Re: Device orientation/motion events privacy issues

2017-09-22 Thread Blair MacIntyre
>>> We discussed this a bit with Anne on IRC.  It seems like this API is a good 
>>> use case for a permission prompt to the user.  Since the API works by 
>>> registering an event listener, the only realistic option seems to be 
>>> Permission.request() before registering the event listeners.  Unfortunately 
>>> it seems that a while ago we have pushed back on this API 
>>> , but it seems that this use 
>>> case wasn't considered back then.  Anne said he'll look into opening up 
>>> that discussion again to see if we can use a permission prompt for this API…
>> I’d love to see a discussion about this — I’ve been thinking about the 
>> question of “informed consent” by users to this “less obviously problematic” 
>> data (to a typical person:  it seems more obvious why geolocation might be 
>> more of a problem than device orientation) in the context of augmented 
>> reality on the web.   We’re also thinking about other data that might 
>> exposed eventually by AR sensors.
>> 
>> But in theory, for the AR/VR use cases, I’m not against asking user 
>> permission:  for me, one of the strengths of doing AR/VR on the web is that 
>> fact that the UA can give user’s control over what data each site/experience 
>> has access to.  I’d actually love to go further, and allow user’s to see 
>> what’s being used and toggle it on/off while the experience is running (we 
>> experimented with location access in the Argon4 AR web browser this summer, 
>> letting the user toggle location access on/off easily without reloading the 
>> page).
>> 
>> One question I would have is how to deal with permission fatigue.  If an 
>> AR/VR app generates 3 or 4 separate permission requests (location, 
>> deviceorientation, camera, and perhaps other sensors eventually), is it 
>> possible to think about how to aggregate these into one or more groups that 
>> might also explain to users why all of these are needed?  (“AR applications 
>> need access to camera, location and orientation”)   (I’m not sure if this 
>> has been talked about in the past).
> 
> Yeah this has come up in the past.  The difficulty at the API level is that 
> these things all have different API entry points that trigger the permission 
> prompt, so at the time that the browser is about to prompt for permission X 
> it can't predict that a page may soon prompt for permission Y.  We could 
> however build our permission prompt UI in a way that could deal with multiple 
> prompts in a better way than showing individual door hangers.
> 
> But since we already have various different permission prompts, this is an 
> existing problem, so solving it shouldn't be a prerequisite for the 
> discussion in the current thread.  :-)

Good points, I agree, it shouldn’t be a blocker … it just seemed like this 
might be one of those situations that really exacerbates it.  

>> But I wonder, at some point, what apps will still need this?  If AR/VR 
>> don’t, and apps like “viewing 360 video or panoramic images” can use the 
>> AR/VR apis to access the data … there might bit a lot more we can do with 
>> this API at that point, to reduce it’s impact.
> Games are a common use case also AFAIK.
> 
> What kinds of modifications to the API did you have in mind?


That last statement was mostly aimed at the idea that “if the applications that 
require high resolution data, perhaps including games, could shift to using 
WebVR/WebAR APIs to get at orientation, then having filtered data, or 
permission prompts, would impact less of the use cases”.

(Collected data)
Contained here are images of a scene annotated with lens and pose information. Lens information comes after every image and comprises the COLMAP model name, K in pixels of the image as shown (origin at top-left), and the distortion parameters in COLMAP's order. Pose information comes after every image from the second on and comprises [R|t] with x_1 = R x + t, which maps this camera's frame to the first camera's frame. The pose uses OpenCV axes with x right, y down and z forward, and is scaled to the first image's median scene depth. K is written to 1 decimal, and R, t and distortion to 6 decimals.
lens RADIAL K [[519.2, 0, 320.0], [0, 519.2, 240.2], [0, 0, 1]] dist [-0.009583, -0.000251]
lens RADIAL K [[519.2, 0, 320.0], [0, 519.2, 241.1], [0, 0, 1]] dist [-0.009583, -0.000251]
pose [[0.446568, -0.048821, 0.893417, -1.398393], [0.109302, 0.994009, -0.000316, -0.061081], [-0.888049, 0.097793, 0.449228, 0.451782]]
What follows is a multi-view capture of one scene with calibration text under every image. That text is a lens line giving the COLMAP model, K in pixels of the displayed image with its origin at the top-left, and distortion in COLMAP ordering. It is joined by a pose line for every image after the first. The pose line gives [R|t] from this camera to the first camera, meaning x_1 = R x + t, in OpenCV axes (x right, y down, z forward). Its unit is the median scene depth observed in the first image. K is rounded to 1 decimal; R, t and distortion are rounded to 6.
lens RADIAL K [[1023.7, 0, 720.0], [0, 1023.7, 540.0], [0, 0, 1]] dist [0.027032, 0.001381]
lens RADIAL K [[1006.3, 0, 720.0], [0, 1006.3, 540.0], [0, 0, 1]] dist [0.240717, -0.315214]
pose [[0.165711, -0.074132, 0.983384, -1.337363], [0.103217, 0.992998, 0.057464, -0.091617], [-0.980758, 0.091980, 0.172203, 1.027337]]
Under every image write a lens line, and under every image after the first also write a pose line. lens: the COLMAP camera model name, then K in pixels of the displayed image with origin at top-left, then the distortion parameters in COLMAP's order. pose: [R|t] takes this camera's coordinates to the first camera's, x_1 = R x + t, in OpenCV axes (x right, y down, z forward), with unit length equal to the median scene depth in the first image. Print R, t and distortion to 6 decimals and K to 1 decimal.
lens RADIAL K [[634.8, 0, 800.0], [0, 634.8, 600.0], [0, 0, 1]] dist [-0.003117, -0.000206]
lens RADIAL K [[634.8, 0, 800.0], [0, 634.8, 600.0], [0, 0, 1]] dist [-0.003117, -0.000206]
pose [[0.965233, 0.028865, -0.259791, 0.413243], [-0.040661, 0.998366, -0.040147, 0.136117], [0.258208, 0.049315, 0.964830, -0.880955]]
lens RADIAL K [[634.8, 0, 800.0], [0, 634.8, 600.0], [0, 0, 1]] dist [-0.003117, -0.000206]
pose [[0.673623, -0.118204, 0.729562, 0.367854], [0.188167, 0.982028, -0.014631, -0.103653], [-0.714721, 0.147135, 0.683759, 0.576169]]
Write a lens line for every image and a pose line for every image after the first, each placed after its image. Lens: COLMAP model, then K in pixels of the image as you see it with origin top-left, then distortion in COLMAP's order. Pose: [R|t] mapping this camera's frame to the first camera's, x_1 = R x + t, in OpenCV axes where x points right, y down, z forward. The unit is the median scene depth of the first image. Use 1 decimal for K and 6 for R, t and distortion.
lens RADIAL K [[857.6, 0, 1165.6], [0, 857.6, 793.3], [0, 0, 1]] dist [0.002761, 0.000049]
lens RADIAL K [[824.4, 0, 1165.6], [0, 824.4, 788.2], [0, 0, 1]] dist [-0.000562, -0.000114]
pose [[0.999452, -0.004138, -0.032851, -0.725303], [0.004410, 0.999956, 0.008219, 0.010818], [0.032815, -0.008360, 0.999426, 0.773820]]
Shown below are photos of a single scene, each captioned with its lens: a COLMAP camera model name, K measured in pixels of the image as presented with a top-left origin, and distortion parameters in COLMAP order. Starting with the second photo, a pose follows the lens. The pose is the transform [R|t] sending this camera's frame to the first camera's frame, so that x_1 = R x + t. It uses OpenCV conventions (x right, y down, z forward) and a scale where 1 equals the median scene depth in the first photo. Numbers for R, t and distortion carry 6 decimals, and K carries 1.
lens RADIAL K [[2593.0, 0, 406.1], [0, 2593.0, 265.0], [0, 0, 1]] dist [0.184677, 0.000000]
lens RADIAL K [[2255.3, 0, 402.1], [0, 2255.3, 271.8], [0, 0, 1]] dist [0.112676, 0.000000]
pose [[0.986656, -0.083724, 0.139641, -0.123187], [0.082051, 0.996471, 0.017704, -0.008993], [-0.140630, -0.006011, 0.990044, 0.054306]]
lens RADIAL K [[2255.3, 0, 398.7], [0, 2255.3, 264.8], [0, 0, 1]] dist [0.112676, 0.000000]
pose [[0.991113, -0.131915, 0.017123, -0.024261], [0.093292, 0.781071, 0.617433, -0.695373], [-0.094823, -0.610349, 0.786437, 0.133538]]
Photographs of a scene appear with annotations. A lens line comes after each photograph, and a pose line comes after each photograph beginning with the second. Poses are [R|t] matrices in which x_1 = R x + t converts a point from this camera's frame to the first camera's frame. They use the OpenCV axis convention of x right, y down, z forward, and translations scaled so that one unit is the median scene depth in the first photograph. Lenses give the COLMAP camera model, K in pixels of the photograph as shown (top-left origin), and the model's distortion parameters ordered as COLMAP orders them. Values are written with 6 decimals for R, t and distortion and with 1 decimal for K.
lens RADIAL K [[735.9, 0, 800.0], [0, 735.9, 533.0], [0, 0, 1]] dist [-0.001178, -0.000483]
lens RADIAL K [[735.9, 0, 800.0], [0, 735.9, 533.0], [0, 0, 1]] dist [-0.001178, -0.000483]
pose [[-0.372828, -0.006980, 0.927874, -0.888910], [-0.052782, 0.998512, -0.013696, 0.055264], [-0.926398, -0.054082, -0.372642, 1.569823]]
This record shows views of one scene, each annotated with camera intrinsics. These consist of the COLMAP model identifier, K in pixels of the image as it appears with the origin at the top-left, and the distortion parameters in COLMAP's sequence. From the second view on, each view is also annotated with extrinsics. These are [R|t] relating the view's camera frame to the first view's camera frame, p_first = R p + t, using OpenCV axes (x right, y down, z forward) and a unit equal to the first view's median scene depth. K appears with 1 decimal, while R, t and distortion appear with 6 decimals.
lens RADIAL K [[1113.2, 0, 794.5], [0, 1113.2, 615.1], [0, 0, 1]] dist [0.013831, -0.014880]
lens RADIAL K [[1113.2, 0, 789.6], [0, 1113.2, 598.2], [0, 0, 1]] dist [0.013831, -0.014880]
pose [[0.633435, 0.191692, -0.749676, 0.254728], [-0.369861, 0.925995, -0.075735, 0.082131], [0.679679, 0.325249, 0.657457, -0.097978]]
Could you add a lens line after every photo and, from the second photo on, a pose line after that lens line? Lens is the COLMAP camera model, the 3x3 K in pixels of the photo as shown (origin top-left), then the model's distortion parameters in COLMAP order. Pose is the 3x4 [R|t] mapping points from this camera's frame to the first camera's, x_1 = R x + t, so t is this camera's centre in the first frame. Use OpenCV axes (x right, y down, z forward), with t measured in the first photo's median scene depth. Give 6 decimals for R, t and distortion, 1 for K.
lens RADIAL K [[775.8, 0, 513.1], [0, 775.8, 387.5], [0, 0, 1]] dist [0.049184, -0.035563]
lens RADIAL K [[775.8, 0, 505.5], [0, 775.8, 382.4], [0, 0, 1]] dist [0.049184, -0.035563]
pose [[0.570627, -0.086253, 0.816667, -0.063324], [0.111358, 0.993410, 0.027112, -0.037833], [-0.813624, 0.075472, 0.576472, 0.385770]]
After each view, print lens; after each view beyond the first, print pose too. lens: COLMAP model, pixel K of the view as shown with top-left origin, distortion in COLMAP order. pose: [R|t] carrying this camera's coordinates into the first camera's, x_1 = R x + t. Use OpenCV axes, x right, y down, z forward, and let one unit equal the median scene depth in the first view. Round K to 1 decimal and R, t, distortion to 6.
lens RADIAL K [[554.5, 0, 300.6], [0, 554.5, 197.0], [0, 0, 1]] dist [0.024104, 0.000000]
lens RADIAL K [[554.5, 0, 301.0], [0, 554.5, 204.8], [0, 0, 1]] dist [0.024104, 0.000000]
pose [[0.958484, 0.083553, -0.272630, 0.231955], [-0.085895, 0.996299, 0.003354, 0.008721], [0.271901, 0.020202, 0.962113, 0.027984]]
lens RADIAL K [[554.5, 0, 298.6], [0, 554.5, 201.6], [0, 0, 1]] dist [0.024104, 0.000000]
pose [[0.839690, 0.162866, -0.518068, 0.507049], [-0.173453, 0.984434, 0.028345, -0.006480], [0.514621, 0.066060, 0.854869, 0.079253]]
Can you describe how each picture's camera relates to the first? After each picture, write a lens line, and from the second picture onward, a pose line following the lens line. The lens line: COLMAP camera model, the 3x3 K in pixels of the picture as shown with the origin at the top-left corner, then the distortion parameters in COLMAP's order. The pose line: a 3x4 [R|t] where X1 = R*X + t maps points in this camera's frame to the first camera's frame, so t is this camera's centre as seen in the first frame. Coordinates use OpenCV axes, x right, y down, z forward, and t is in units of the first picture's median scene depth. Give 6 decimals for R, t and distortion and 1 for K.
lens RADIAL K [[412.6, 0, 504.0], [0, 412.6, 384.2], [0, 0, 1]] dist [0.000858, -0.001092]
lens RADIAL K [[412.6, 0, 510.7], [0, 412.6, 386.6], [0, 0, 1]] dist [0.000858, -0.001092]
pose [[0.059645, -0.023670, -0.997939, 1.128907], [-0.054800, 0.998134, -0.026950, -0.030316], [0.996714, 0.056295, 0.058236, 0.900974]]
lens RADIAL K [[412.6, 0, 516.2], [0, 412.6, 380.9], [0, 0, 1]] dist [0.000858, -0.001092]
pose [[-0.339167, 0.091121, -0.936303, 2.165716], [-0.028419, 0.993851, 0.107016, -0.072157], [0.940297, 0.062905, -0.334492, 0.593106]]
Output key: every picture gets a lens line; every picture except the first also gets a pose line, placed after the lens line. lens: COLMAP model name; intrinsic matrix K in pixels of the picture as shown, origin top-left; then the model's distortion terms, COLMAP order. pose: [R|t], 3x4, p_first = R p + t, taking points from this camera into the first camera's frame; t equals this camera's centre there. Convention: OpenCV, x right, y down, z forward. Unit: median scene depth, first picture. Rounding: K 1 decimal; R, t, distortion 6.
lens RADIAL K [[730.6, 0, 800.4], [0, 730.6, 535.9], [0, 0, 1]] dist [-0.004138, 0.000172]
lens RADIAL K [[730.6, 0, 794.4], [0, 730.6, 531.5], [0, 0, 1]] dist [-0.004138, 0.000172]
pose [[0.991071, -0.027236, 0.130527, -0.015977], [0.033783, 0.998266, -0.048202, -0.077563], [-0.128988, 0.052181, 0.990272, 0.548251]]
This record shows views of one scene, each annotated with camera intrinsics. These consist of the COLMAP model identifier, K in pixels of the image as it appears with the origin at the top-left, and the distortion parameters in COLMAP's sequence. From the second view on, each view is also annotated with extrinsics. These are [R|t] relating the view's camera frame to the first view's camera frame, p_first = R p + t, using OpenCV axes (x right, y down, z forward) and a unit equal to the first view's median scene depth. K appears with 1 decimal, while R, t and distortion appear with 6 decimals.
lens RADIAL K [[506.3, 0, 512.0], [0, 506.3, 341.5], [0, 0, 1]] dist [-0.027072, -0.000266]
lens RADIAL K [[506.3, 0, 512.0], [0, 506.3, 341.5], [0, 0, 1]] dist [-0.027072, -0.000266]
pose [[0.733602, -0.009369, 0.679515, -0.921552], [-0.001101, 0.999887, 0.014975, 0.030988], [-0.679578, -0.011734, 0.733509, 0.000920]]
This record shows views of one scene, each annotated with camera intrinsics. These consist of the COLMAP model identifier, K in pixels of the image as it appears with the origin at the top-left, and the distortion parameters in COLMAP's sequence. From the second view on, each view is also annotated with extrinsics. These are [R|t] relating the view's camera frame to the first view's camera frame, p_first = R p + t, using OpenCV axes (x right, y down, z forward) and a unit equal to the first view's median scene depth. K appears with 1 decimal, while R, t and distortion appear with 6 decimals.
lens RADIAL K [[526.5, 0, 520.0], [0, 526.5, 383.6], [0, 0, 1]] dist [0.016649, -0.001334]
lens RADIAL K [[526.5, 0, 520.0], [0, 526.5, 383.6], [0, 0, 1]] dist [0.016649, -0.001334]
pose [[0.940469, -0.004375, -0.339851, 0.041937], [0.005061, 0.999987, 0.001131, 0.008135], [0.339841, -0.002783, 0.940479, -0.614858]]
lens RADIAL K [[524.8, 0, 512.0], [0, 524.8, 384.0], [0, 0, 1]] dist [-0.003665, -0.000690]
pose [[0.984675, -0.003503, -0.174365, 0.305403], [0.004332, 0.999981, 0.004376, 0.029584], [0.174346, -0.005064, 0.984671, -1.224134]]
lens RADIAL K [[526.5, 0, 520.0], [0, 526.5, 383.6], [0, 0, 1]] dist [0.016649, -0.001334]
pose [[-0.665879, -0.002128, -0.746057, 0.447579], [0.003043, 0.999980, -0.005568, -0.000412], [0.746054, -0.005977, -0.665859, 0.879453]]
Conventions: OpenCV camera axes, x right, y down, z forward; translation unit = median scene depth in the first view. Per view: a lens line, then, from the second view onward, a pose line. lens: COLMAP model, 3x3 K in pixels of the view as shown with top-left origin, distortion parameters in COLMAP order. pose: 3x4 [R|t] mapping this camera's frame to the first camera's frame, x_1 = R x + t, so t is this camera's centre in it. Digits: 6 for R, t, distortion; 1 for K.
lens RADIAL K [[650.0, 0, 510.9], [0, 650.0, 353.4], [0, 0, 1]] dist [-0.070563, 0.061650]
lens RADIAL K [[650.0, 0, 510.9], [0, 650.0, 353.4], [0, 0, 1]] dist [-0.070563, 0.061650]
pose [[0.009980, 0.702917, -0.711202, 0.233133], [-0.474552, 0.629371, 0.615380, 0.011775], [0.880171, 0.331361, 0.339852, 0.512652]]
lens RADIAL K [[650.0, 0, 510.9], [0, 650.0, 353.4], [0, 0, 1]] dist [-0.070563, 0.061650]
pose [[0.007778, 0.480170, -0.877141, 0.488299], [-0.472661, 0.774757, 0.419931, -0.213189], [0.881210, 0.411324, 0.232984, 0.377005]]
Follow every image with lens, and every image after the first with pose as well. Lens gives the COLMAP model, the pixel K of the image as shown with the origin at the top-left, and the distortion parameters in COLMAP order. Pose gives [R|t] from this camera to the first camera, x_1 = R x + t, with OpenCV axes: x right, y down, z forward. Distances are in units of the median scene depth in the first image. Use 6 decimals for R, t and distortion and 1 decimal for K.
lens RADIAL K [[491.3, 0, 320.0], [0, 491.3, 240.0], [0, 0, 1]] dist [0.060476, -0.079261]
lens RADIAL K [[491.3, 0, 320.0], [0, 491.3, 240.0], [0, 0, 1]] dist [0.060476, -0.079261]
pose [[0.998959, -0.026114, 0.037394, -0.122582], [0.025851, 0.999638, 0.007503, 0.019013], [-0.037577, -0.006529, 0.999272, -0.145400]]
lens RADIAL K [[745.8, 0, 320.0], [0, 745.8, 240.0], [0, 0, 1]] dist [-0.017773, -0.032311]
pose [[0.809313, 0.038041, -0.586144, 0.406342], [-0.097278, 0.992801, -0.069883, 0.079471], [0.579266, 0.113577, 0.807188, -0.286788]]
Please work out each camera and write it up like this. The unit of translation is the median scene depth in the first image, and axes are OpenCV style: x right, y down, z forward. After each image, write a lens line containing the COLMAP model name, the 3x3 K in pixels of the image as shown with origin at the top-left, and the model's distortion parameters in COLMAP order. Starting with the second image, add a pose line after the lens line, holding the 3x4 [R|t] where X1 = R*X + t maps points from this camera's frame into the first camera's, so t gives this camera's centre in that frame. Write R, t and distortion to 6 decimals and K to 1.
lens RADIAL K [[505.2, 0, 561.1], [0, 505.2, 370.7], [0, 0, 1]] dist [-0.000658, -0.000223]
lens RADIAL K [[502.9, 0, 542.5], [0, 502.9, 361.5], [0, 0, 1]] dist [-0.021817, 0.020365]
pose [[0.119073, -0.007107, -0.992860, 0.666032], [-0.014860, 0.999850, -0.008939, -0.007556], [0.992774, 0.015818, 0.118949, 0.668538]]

**TASK INSTRUCTIONS:**
(a) Output the passage of the device orientation privacy thread from "Good points, I" to "reduce it’s impact.".
(b) In the device orientation privacy thread, which browser was used this summer to test letting users toggle location access on and off?
These rows were taken from a different source than the text.

**PER-TASK OUTPUTS:**
(a)
Good points, I agree, it shouldn’t be a blocker … it just seemed like this 
might be one of those situations that really exacerbates it.  

>> But I wonder, at some point, what apps will still need this?  If AR/VR 
>> don’t, and apps like “viewing 360 video or panoramic images” can use the 
>> AR/VR apis to access the data … there might bit a lot more we can do with 
>> this API at that point, to reduce it’s impact.

(b) The Argon4 AR web browser.